Frankie Davis was 10 years-old when he was in an ATV accident that ripped the skin, muscle and nerve off his arm – nearly to the bone. At the time, doctors were uncertain how much hand function he would regain. But two years later, he has made significant strides in recovery thanks to a new nerve replacement procedure.
“My niece was driving the ATV and saw a car coming at them,” said Frankie’s mother, Mary Davis. “The road wasn’t paved, and when she pulled over, the right wheel got caught in a gulley. She tried to pull out but the ATV flipped on the passenger’s side and [part of the vehicle] landed on his arm.
"The interior of his right arm was basically washed away,” Davis said.
Frankie was taken to O'Connor Hospital in Delhi, N.Y., where the doctors realized his injury was a level IV trauma – which they were unequipped to care for – and transferred him to Albany Medical Center.
At first, surgeons had difficulty assessing the extent of Frankie’s injury because the wound was so dirty from the dirt and gravel on the road, Davis said.

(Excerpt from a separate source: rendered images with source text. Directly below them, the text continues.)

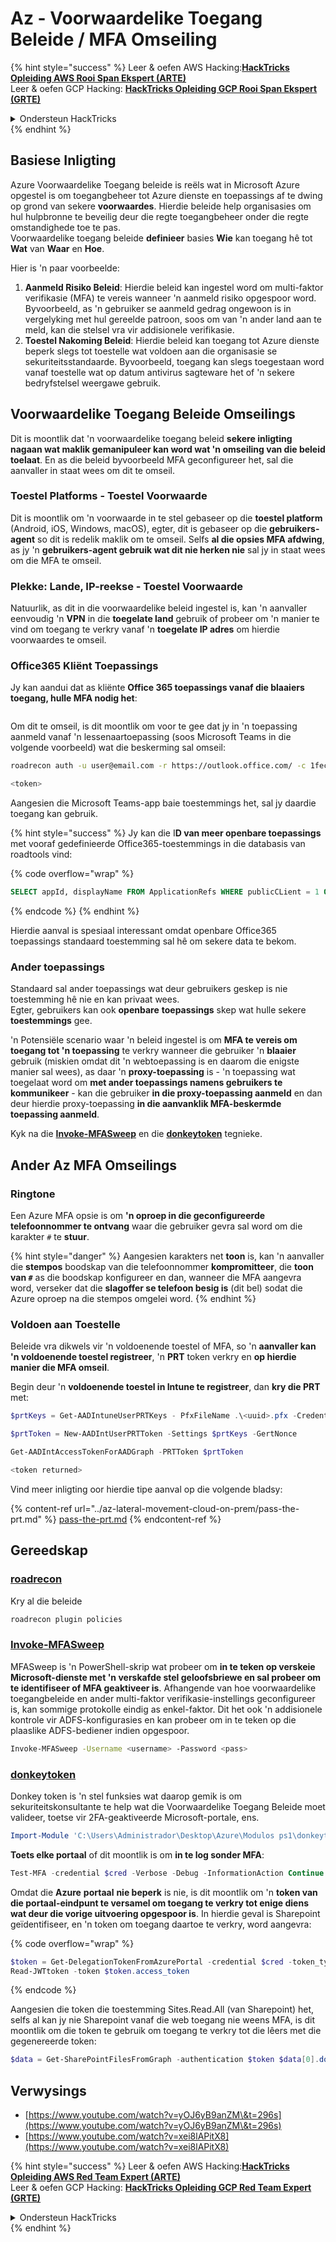 # Az - Voorwaardelike Toegang Beleide / MFA Omseiling

{% hint style="success" %}
Leer & oefen AWS Hacking:<img src="../../../.gitbook/assets/image (1) (1).png" alt="" data-size="line">[**HackTricks Opleiding AWS Rooi Span Ekspert (ARTE)**](https://training.hacktricks.xyz/courses/arte)<img src="../../../.gitbook/assets/image (1) (1).png" alt="" data-size="line">\
Leer & oefen GCP Hacking: <img src="../../../.gitbook/assets/image (2).png" alt="" data-size="line">[**HackTricks Opleiding GCP Rooi Span Ekspert (GRTE)**<img src="../../../.gitbook/assets/image (2).png" alt="" data-size="line">](https://training.hacktricks.xyz/courses/grte)

<details>

<summary>Ondersteun HackTricks</summary>

* Kyk na die [**intekening planne**](https://github.com/sponsors/carlospolop)!
* **Sluit aan by die** 💬 [**Discord groep**](https://discord.gg/hRep4RUj7f) of die [**telegram groep**](https://t.me/peass) of **volg** ons op **Twitter** 🐦 [**@hacktricks\_live**](https://twitter.com/hacktricks\_live)**.**
* **Deel hacking truuks deur PRs in te dien na die** [**HackTricks**](https://github.com/carlospolop/hacktricks) en [**HackTricks Cloud**](https://github.com/carlospolop/hacktricks-cloud) github repos.

</details>
{% endhint %}

## Basiese Inligting

Azure Voorwaardelike Toegang beleide is reëls wat in Microsoft Azure opgestel is om toegangbeheer tot Azure dienste en toepassings af te dwing op grond van sekere **voorwaardes**. Hierdie beleide help organisasies om hul hulpbronne te beveilig deur die regte toegangbeheer onder die regte omstandighede toe te pas.\
Voorwaardelike toegang beleide **definieer** basies **Wie** kan toegang hê tot **Wat** van **Waar** en **Hoe**.

Hier is 'n paar voorbeelde:

1. **Aanmeld Risiko Beleid**: Hierdie beleid kan ingestel word om multi-faktor verifikasie (MFA) te vereis wanneer 'n aanmeld risiko opgespoor word. Byvoorbeeld, as 'n gebruiker se aanmeld gedrag ongewoon is in vergelyking met hul gereelde patroon, soos om van 'n ander land aan te meld, kan die stelsel vra vir addisionele verifikasie.
2. **Toestel Nakoming Beleid**: Hierdie beleid kan toegang tot Azure dienste beperk slegs tot toestelle wat voldoen aan die organisasie se sekuriteitsstandaarde. Byvoorbeeld, toegang kan slegs toegestaan word vanaf toestelle wat op datum antivirus sagteware het of 'n sekere bedryfstelsel weergawe gebruik.

## Voorwaardelike Toegang Beleide Omseilings

Dit is moontlik dat 'n voorwaardelike toegang beleid **sekere inligting nagaan wat maklik gemanipuleer kan word wat 'n omseiling van die beleid toelaat**. En as die beleid byvoorbeeld MFA geconfigureer het, sal die aanvaller in staat wees om dit te omseil.

### Toestel Platforms - Toestel Voorwaarde

Dit is moontlik om 'n voorwaarde in te stel gebaseer op die **toestel platform** (Android, iOS, Windows, macOS), egter, dit is gebaseer op die **gebruikers-agent** so dit is redelik maklik om te omseil. Selfs **al die opsies MFA afdwing**, as jy 'n **gebruikers-agent gebruik wat dit nie herken nie** sal jy in staat wees om die MFA te omseil.

### Plekke: Lande, IP-reekse - Toestel Voorwaarde

Natuurlik, as dit in die voorwaardelike beleid ingestel is, kan 'n aanvaller eenvoudig 'n **VPN** in die **toegelate land** gebruik of probeer om 'n manier te vind om toegang te verkry vanaf 'n **toegelate IP adres** om hierdie voorwaardes te omseil.

### Office365 Kliënt Toepassings

Jy kan aandui dat as kliënte **Office 365 toepassings vanaf die blaaiers toegang, hulle MFA nodig het**:

<figure><img src="../../../.gitbook/assets/image (318).png" alt=""><figcaption></figcaption></figure>

Om dit te omseil, is dit moontlik om voor te gee dat jy in 'n toepassing aanmeld vanaf 'n lessenaartoepassing (soos Microsoft Teams in die volgende voorbeeld) wat die beskerming sal omseil:
```bash
roadrecon auth -u user@email.com -r https://outlook.office.com/ -c 1fec8e78-bce4-4aaf-ab1b-5451cc387264 --tokrns-stdout

<token>
```
Aangesien die Microsoft Teams-app baie toestemmings het, sal jy daardie toegang kan gebruik.

{% hint style="success" %}
Jy kan die I**D van meer openbare toepassings** met vooraf gedefinieerde Office365-toestemmings in die databasis van roadtools vind:

{% code overflow="wrap" %}
```sql
SELECT appId, displayName FROM ApplicationRefs WHERE publicCLient = 1 ORDER BY displayName ASC
```
{% endcode %}
{% endhint %}

Hierdie aanval is spesiaal interessant omdat openbare Office365 toepassings standaard toestemming sal hê om sekere data te bekom.

### Ander toepassings

Standaard sal ander toepassings wat deur gebruikers geskep is nie toestemming hê nie en kan privaat wees.\
Egter, gebruikers kan ook **openbare** **toepassings** skep wat hulle sekere **toestemmings** gee.

'n Potensiële scenario waar 'n beleid ingestel is om **MFA te vereis om toegang tot 'n toepassing** te verkry wanneer die gebruiker 'n **blaaier** gebruik (miskien omdat dit 'n webtoepassing is en daarom die enigste manier sal wees), as daar 'n **proxy-toepassing** is - 'n toepassing wat toegelaat word om **met ander toepassings namens gebruikers te kommunikeer** - kan die gebruiker **in die proxy-toepassing aanmeld** en dan deur hierdie proxy-toepassing **in die aanvanklik MFA-beskermde toepassing aanmeld**.

Kyk na die [**Invoke-MFASweep**](az-conditional-access-policies-mfa-bypass.md#invoke-mfasweep) en die [**donkeytoken**](az-conditional-access-policies-mfa-bypass.md#donkeytoken) tegnieke.

## Ander Az MFA Omseilings

### Ringtone

Een Azure MFA opsie is om **'n oproep in die geconfigureerde telefoonnommer te ontvang** waar die gebruiker gevra sal word om die karakter `#` te **stuur**.

{% hint style="danger" %}
Aangesien karakters net **toon** is, kan 'n aanvaller die **stempos** boodskap van die telefoonnommer **kompromitteer**, die **toon van `#`** as die boodskap konfigureer en dan, wanneer die MFA aangevra word, verseker dat die **slagoffer se telefoon besig is** (dit bel) sodat die Azure oproep na die stempos omgelei word.
{% endhint %}

### Voldoen aan Toestelle

Beleide vra dikwels vir 'n voldoenende toestel of MFA, so 'n **aanvaller kan 'n voldoenende toestel registreer**, 'n **PRT** token verkry en **op hierdie manier die MFA omseil**.

Begin deur 'n **voldoenende toestel in Intune te registreer**, dan **kry die PRT** met:
```powershell
$prtKeys = Get-AADIntuneUserPRTKeys - PfxFileName .\<uuid>.pfx -Credentials $credentials

$prtToken = New-AADIntUserPRTToken -Settings $prtKeys -GertNonce

Get-AADIntAccessTokenForAADGraph -PRTToken $prtToken

<token returned>
```
Vind meer inligting oor hierdie tipe aanval op die volgende bladsy:

{% content-ref url="../az-lateral-movement-cloud-on-prem/pass-the-prt.md" %}
[pass-the-prt.md](../az-lateral-movement-cloud-on-prem/pass-the-prt.md)
{% endcontent-ref %}

## Gereedskap

### [roadrecon](https://github.com/dirkjanm/ROADtools)

Kry al die beleide
```bash
roadrecon plugin policies
```
### [Invoke-MFASweep](https://github.com/dafthack/MFASweep)

MFASweep is 'n PowerShell-skrip wat probeer om **in te teken op verskeie Microsoft-dienste met 'n verskafde stel geloofsbriewe en sal probeer om te identifiseer of MFA geaktiveer is**. Afhangende van hoe voorwaardelike toegangbeleide en ander multi-faktor verifikasie-instellings geconfigureer is, kan sommige protokolle eindig as enkel-faktor. Dit het ook 'n addisionele kontrole vir ADFS-konfigurasies en kan probeer om in te teken op die plaaslike ADFS-bediener indien opgespoor.
```bash
Invoke-MFASweep -Username <username> -Password <pass>
```
### [donkeytoken](https://github.com/silverhack/donkeytoken)

Donkey token is 'n stel funksies wat daarop gemik is om sekuriteitskonsultante te help wat die Voorwaardelike Toegang Beleide moet valideer, toetse vir 2FA-geaktiveerde Microsoft-portale, ens.
```powershell
Import-Module 'C:\Users\Administrador\Desktop\Azure\Modulos ps1\donkeytoken' -Force
```
**Toets elke portaal** of dit moontlik is om **in te log sonder MFA**:
```powershell
Test-MFA -credential $cred -Verbose -Debug -InformationAction Continue
```
Omdat die **Azure** **portaal** **nie beperk** is nie, is dit moontlik om 'n **token van die portaal-eindpunt te versamel om toegang te verkry tot enige diens wat deur die vorige uitvoering opgespoor is**. In hierdie geval is Sharepoint geïdentifiseer, en 'n token om toegang daartoe te verkry, word aangevra:

{% code overflow="wrap" %}
```powershell
$token = Get-DelegationTokenFromAzurePortal -credential $cred -token_type microsoft.graph -extension_type Microsoft_Intune
Read-JWTtoken -token $token.access_token
```
{% endcode %}

Aangesien die token die toestemming Sites.Read.All (van Sharepoint) het, selfs al kan jy nie Sharepoint vanaf die web toegang nie weens MFA, is dit moontlik om die token te gebruik om toegang te verkry tot die lêers met die gegenereerde token:
```powershell
$data = Get-SharePointFilesFromGraph -authentication $token $data[0].downloadUrl
```
## Verwysings

* [https://www.youtube.com/watch?v=yOJ6yB9anZM\&t=296s](https://www.youtube.com/watch?v=yOJ6yB9anZM\&t=296s)
* [https://www.youtube.com/watch?v=xei8lAPitX8](https://www.youtube.com/watch?v=xei8lAPitX8)

{% hint style="success" %}
Leer & oefen AWS Hacking:<img src="../../../.gitbook/assets/image (1) (1).png" alt="" data-size="line">[**HackTricks Opleiding AWS Red Team Expert (ARTE)**](https://training.hacktricks.xyz/courses/arte)<img src="../../../.gitbook/assets/image (1) (1).png" alt="" data-size="line">\
Leer & oefen GCP Hacking: <img src="../../../.gitbook/assets/image (2).png" alt="" data-size="line">[**HackTricks Opleiding GCP Red Team Expert (GRTE)**<img src="../../../.gitbook/assets/image (2).png" alt="" data-size="line">](https://training.hacktricks.xyz/courses/grte)

<details>

<summary>Ondersteun HackTricks</summary>

* Kyk na die [**subskripsie planne**](https://github.com/sponsors/carlospolop)!
* **Sluit aan by die** 💬 [**Discord groep**](https://discord.gg/hRep4RUj7f) of die [**telegram groep**](https://t.me/peass) of **volg** ons op **Twitter** 🐦 [**@hacktricks\_live**](https://twitter.com/hacktricks\_live)**.**
* **Deel hacking truuks deur PRs in te dien na die** [**HackTricks**](https://github.com/carlospolop/hacktricks) en [**HackTricks Cloud**](https://github.com/carlospolop/hacktricks-cloud) github repos.

</details>
{% endhint %}
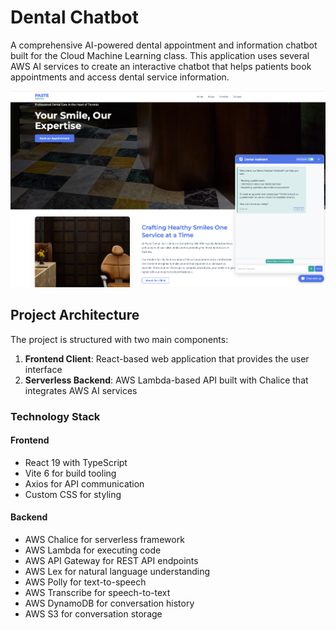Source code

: # Dental Chatbot

A comprehensive AI-powered dental appointment and information chatbot built for the Cloud Machine Learning class. This application uses several AWS AI services to create an interactive chatbot that helps patients book appointments and access dental service information.

![Dental Chatbot Screenshot](./assets/chatbot.png)

## Project Architecture

The project is structured with two main components:

1. **Frontend Client**: React-based web application that provides the user interface
2. **Serverless Backend**: AWS Lambda-based API built with Chalice that integrates AWS AI services

### Technology Stack

#### Frontend

- React 19 with TypeScript
- Vite 6 for build tooling
- Axios for API communication
- Custom CSS for styling

#### Backend

- AWS Chalice for serverless framework
- AWS Lambda for executing code
- AWS API Gateway for REST API endpoints
- AWS Lex for natural language understanding
- AWS Polly for text-to-speech
- AWS Transcribe for speech-to-text
- AWS DynamoDB for conversation history
- AWS S3 for conversation storage

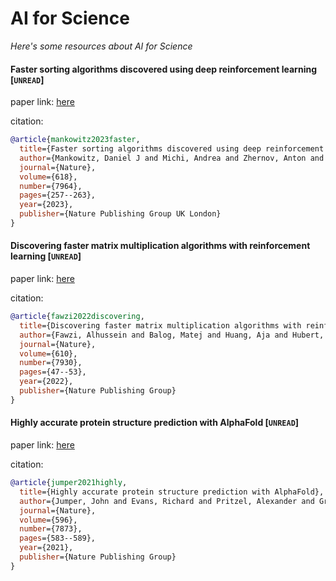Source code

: # AI for Science
*Here's some resources about AI for Science*


#### Faster sorting algorithms discovered using deep reinforcement learning [`UNREAD`]
paper link: [here](https://www.nature.com/articles/s41586-023-06004-9)

citation: 
```bibtex
@article{mankowitz2023faster,
  title={Faster sorting algorithms discovered using deep reinforcement learning},
  author={Mankowitz, Daniel J and Michi, Andrea and Zhernov, Anton and Gelmi, Marco and Selvi, Marco and Paduraru, Cosmin and Leurent, Edouard and Iqbal, Shariq and Lespiau, Jean-Baptiste and Ahern, Alex and others},
  journal={Nature},
  volume={618},
  number={7964},
  pages={257--263},
  year={2023},
  publisher={Nature Publishing Group UK London}
}
```


#### Discovering faster matrix multiplication algorithms with reinforcement learning [`UNREAD`]
paper link: [here](https://www.nature.com/articles/s41586-022%20-05172-4)

citation: 
```bibtex
@article{fawzi2022discovering,
  title={Discovering faster matrix multiplication algorithms with reinforcement learning},
  author={Fawzi, Alhussein and Balog, Matej and Huang, Aja and Hubert, Thomas and Romera-Paredes, Bernardino and Barekatain, Mohammadamin and Novikov, Alexander and R Ruiz, Francisco J and Schrittwieser, Julian and Swirszcz, Grzegorz and others},
  journal={Nature},
  volume={610},
  number={7930},
  pages={47--53},
  year={2022},
  publisher={Nature Publishing Group}
}
```

#### Highly accurate protein structure prediction with AlphaFold [`UNREAD`]
paper link: [here](https://www.nature.com/articles/s41586-021-03819-2)

citation: 
```bibtex
@article{jumper2021highly,
  title={Highly accurate protein structure prediction with AlphaFold},
  author={Jumper, John and Evans, Richard and Pritzel, Alexander and Green, Tim and Figurnov, Michael and Ronneberger, Olaf and Tunyasuvunakool, Kathryn and Bates, Russ and {\v{Z}}{\'\i}dek, Augustin and Potapenko, Anna and others},
  journal={Nature},
  volume={596},
  number={7873},
  pages={583--589},
  year={2021},
  publisher={Nature Publishing Group}
}
```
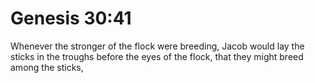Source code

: # Genesis 30:41

Whenever the stronger of the flock were breeding, Jacob would lay the sticks in the troughs before the eyes of the flock, that they might breed among the sticks,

Frankie’s initial surgery merely involved washing out the wound.
Once the area was cleaned, Frankie’s surgeon Dr. Jerome Chao, former chief of plastic surgery at Albany Medical College, noticed right away that part of the nerve in Frankie’s arm was gone – approximately 3.5 inches of it.
Without the nerve, Frankie had lost feeling and some function in his dominant hand, particularly in his ring and pinky finger.
Standard procedure for this type of nerve injury would be to graft nerve from elsewhere in the body – such as the leg or foot – to replace missing nerve in the arm. However, this procedure, known as nerve autograft, would have resulted in Frankie losing feeling in the location from where the nerve would have been taken.
“Autograft means you have to take the nerve from someplace else that…‘won’t be missed’ and move it to the place where you have to reconstruct the nerve,” explained plastic surgeon Dr. Darrell Brooks of The Buncke Clinic in San Francisco, CA. “You’re creating a deficit in one area to treat a deficit in another.